Have classification standards for drone targeting changed under subsequent administrations?
Executive summary
Policy and operational standards for drones in the U.S. have shifted sharply since 2021: federal action in 2024–25 accelerated security-driven procurement limits on foreign-made systems and pushed rapid BVLOS (beyond visual line of sight) rulemaking and Remote ID enforcement [1] [2]. Agencies and industry are now balancing tighter national‑security vetting and supply‑chain rules against FAA efforts to open routine BVLOS and certify airworthiness through new parts and processes [3] [2] [4].
1. A security-first turn: procurement and covered‑list rules
Starting in the FY25 NDAA and reinforced by White House guidance, federal policy prioritized cybersecurity and supply‑chain risk, creating a path to bar Chinese‑made systems from federal use unless cleared by national security reviews [1] [3]. Reporting and industry summaries show the FY25 NDAA will automatically add platforms like DJI to the FCC’s Covered List absent a completed agency risk assessment by a December 2025 deadline, which would block new models from federal procurement and restrict updates — a fundamentally different emphasis than earlier administrations that focused more on safety and integration than supply‑chain exclusion [1] [5].
2. FAA: from bespoke waivers to routinized BVLOS pathways
Regulatory direction for operations has moved in the opposite direction: the FAA and Transportation Secretary rolled out proposals to make BVLOS routine by creating Parts (e.g., proposed Parts 108/146 and CONOPS changes) and streamlining airworthiness acceptance that rely on performance and consensus standards rather than piecemeal waivers [2] [4] [6]. FAA documents and industry commentary describe a shift toward standardized certification and traffic‑management frameworks so BVLOS missions can scale safely [2] [4].
3. Remote ID and operational enforcement: normalization of identification requirements
By 2025, Remote ID moved from proposed practice to enforced expectation: multiple guides and FAA summaries note that drones requiring registration must broadcast Remote ID and that the FAA refined Part 107 waiver processes to demand demonstrable safety mitigations for flights outside standard limits [7] [8]. This marks a continuation of earlier safety priorities but with firmer technological enforcement tools to support both security and airspace management [7] [8].

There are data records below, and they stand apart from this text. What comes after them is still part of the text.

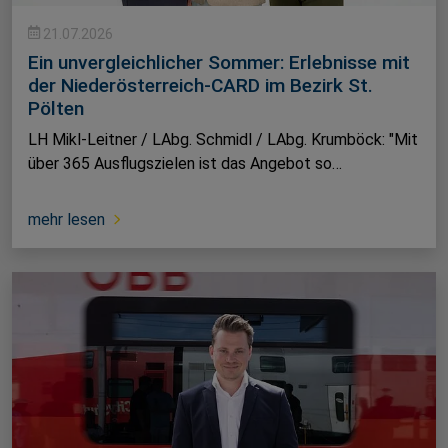
21.07.2026
Ein unvergleichlicher Sommer: Erlebnisse mit
der Niederösterreich-CARD im Bezirk St.
Pölten
LH Mikl-Leitner / LAbg. Schmidl / LAbg. Krumböck: "Mit
über 365 Ausflugszielen ist das Angebot so…
mehr lesen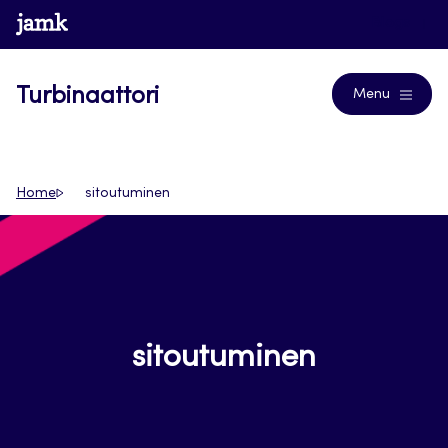
Siirry
www.jamk.fi
Blogs
suoraan
sisältöön
Turbinaattori
Menu
Home
sitoutuminen
sitoutuminen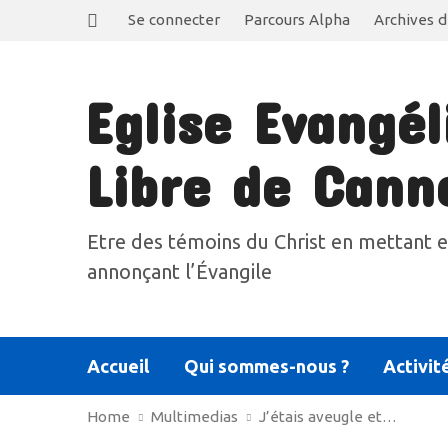
Se connecter
Parcours Alpha
Archives d
Eglise Evangél
Libre de Cann
Etre des témoins du Christ en mettant e
annonçant l’Évangile
Accueil
Qui sommes-nous ?
Activit
Home
Multimedias
J’étais aveugle et…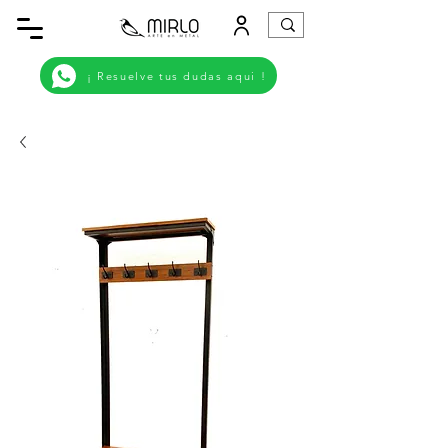
¡ Resuelve tus dudas aqui !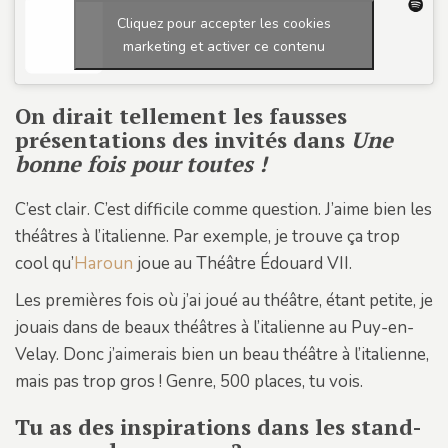
Cliquez pour accepter les cookies
marketing et activer ce contenu
On dirait tellement les fausses
présentations des invités dans
Une
bonne fois pour toutes !
C’est clair. C’est difficile comme question. J’aime bien les
théâtres à l’italienne. Par exemple, je trouve ça trop
cool qu’
Haroun
joue au Théâtre Édouard VII.
Les premières fois où j’ai joué au théâtre, étant petite, je
jouais dans de beaux théâtres à l’italienne au Puy-en-
Velay. Donc j’aimerais bien un beau théâtre à l’italienne,
mais pas trop gros ! Genre, 500 places, tu vois.
Tu as des inspirations dans les stand-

4. Industry and operators face conflicting signals — security vs. access
The policy mix creates tension for operators: federal procurement and grant rules increasingly exclude certain foreign platforms for national‑security reasons while FAA rulemaking seeks to expand operational capability (BVLOS, UTM) that could benefit the same operators — provided their hardware and software meet airworthiness and security expectations [3] [6] [4]. Trade‑restriction timers in the NDAA and potential FCC authority to retroactively restrict devices mean manufacturers and buyers face uncertainty about platform availability and future updates [5] [9].
5. Different administrations, different emphases — who changed what?

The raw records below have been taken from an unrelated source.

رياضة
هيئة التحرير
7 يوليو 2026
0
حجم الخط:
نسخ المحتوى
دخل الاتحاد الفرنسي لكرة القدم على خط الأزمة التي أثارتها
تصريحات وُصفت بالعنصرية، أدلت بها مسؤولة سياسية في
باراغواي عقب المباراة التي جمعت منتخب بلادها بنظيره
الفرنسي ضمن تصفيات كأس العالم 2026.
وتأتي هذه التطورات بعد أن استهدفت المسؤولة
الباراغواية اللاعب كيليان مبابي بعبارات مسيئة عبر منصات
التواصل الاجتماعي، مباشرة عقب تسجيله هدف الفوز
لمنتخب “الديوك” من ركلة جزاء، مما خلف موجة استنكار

Available sources attribute some policy moves to specific administrations and actors: a White House executive order and OMB/agency procurement guidance intensified cybersecurity and sourcing standards [3], while an FAA agenda under new leadership pushed BVLOS rulemaking and airworthiness pathways to “unleash” commercial possibilities [6] [2]. Sources present these as concurrent but distinct priorities rather than a single coherent doctrine, reflecting competing agendas — national security and industrial policy on one side, aviation‑safety and commercialization on the other [3] [6].
6. International and market ripple effects: supply chains and standards wars
Observers and industry analysts expect U.S. security measures to ripple globally: the Countering CCP Drones debate and NDAA‑driven controls will pressure supply chains and push markets toward domestic or allied suppliers, while international standards (ICAO, EASA U‑space) and NPRMs for BVLOS aim to harmonize operational norms — creating simultaneous market segmentation and technical convergence [10] [4].
7. Limits of the reporting and open questions
Available sources document rulemaking proposals, statutory deadlines and procurement guidance but do not provide final, universal policy outcomes across every agency or a definitive post‑2025 status for specific companies absent the December 2025 reviews [5] [9]. Sources do not detail internal targeting criteria for lethal military drone strikes or whether classification standards for kinetic targeting changed under subsequent administrations; those topics are not found in current reporting (not found in current reporting).
Bottom line
Standards governing what drones can do in U.S. airspace have shifted toward enabling large‑scale BVLOS operations through new FAA parts and processes, while national‑security policy has tightened what hardware federal agencies may buy or fund — creating a bifurcated regime where operational liberalization coexists with procurement restriction [2] [6] [3] [1].